Well, talk about timing. And luck.  I wanted to ask this very question as I just upgraded to El Capitan. The upgrade knocked Adobe Photoshop right into the dustbin, and that's the only image editing program I have _ever_ used.


----------



## CubaMark

VieleKatzen said:


> Well, talk about timing. And luck.  I wanted to ask this very question as I just upgraded to El Capitan. The upgrade knocked Adobe Photoshop right into the dustbin, and that's the only image editing program I have _ever_ used.


ehMac, the last refuge of the technologically bereft? 

Seriously - look at Pixelmator. It's polished, very inexpensive, and unless your Photoshop needs were 'advanced', it should fit your needs. Do check out the Pixelmator blog and read the comments from users. There is also a companion iPad / iPhone / iPod Touch version.

GIMP is good, free and was just updated in mid-July. It used to rely on the X11 Window System, but is now a native OS X app.


----------



## SINC

Hmmmm, I am still using Adobe Photoshop CS3 and it works just fine with El Capitan.

I much prefer Snapheal though, as it suits my needs perfectly athough it is now $69. I bought it way back when it was about $15.

https://macphun.com/snapheal?adw_campaign=Snapheal_brand_Canada&gclid=CLXq0_nD-M4CFQaoaQodh2UOUg


----------



## pm-r

VieleKatzen said:


> Well, talk about timing. And luck.  I wanted to ask this very question as I just upgraded to El Capitan. The upgrade knocked Adobe Photoshop right into the dustbin, and that's the only image editing program I have _ever_ used.



What version???

Not too many red Xs for the various versions here if you want to check, but some not enough info marks:
Application Compatibility Table — RoaringApps


----------



## VieleKatzen

SINC:
Perhaps it was the version.
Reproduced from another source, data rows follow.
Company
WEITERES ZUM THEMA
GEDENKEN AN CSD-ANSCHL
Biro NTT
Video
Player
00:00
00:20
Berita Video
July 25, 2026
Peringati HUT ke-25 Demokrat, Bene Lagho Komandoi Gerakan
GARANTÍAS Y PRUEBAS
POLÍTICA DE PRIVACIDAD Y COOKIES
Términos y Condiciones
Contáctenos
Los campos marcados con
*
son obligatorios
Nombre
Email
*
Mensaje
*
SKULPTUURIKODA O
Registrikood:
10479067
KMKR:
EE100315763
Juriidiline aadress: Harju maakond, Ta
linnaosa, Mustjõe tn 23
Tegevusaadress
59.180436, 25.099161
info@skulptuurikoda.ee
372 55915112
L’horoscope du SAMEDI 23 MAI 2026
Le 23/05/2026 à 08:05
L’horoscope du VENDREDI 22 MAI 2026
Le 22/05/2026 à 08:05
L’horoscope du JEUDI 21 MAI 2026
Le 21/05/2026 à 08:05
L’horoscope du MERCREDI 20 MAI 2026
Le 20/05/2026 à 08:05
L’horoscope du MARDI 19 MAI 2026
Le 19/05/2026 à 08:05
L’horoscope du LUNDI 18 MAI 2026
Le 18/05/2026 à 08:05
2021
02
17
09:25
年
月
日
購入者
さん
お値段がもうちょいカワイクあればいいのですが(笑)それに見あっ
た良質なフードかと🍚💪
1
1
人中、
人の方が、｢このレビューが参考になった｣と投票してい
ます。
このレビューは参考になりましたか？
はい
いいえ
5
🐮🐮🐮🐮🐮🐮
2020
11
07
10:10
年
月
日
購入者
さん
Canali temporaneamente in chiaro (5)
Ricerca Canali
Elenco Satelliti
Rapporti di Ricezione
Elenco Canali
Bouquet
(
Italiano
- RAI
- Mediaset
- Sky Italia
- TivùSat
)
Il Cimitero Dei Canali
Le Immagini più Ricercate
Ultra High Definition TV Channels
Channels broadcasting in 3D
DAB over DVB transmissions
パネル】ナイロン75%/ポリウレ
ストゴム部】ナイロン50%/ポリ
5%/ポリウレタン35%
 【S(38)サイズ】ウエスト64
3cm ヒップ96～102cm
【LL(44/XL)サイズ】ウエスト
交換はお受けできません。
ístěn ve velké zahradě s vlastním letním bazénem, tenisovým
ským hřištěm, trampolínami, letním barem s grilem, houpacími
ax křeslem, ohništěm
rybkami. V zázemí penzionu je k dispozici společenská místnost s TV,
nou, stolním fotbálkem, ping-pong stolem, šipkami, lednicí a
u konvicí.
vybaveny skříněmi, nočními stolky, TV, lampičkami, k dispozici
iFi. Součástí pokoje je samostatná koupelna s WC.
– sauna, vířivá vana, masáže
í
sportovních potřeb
I had Adobe Photoshop CS and when I try to open it, I get a message saying "PowerPC applications are no longer supported."


----------



## VieleKatzen

pm-r said:


> What version???
> 
> Not too many red Xs for the various versions here if you want to check, but some not enough info marks:
> Application Compatibility Table — RoaringApps


Adobe Photoshop CS, if that helps. Thanks for the link.


----------



## pm-r

VieleKatzen said:


> Adobe Photoshop CS, if that helps. Thanks for the link.



What was the last Mac and OS you ran it on, and it looks like it's not just legacy it looks like really ancient!!

See: https://helpx.adobe.com/photoshop/system-requirements.html


----------



## pm-r

ignore - double duplicate post for some strange reason.


----------



## VieleKatzen

pm-r said:


> What was the last Mac and OS you ran it on, and it looks like it's not just legacy it looks like really ancient!!
> 
> See: https://helpx.adobe.com/photoshop/system-requirements.html


I'm sure it *was* ancient ... when I got it, I was still working in the newspaper business, and that was between 5 and 10 years ago.  As for the OS system I just replaced, it too was ancient ... it was whatever came with my Mac mini when I got it, and I've had this for about the same length of time, if not longer.


----------



## VieleKatzen

Rob said:


> Look up GIMP. It's open source, and free.


Rob: I just downloaded it only to get a message saying my security settings won't allow me to open it because "it is from an unidentified developer. Your security preferences allow installation of only apps from the Mac App Store and identified developers."

I've never tried tinkering with my computer's security settings before. How do I go about getting them to loosen up a little??

Thanks.


----------



## pm-r

> _I'm sure it *was* ancient … when I got it, I was still working in the newspaper business, and that was between 5 and 10 years ago. …_



Well OK, but I don't think anyone could be any more vague on details.


----------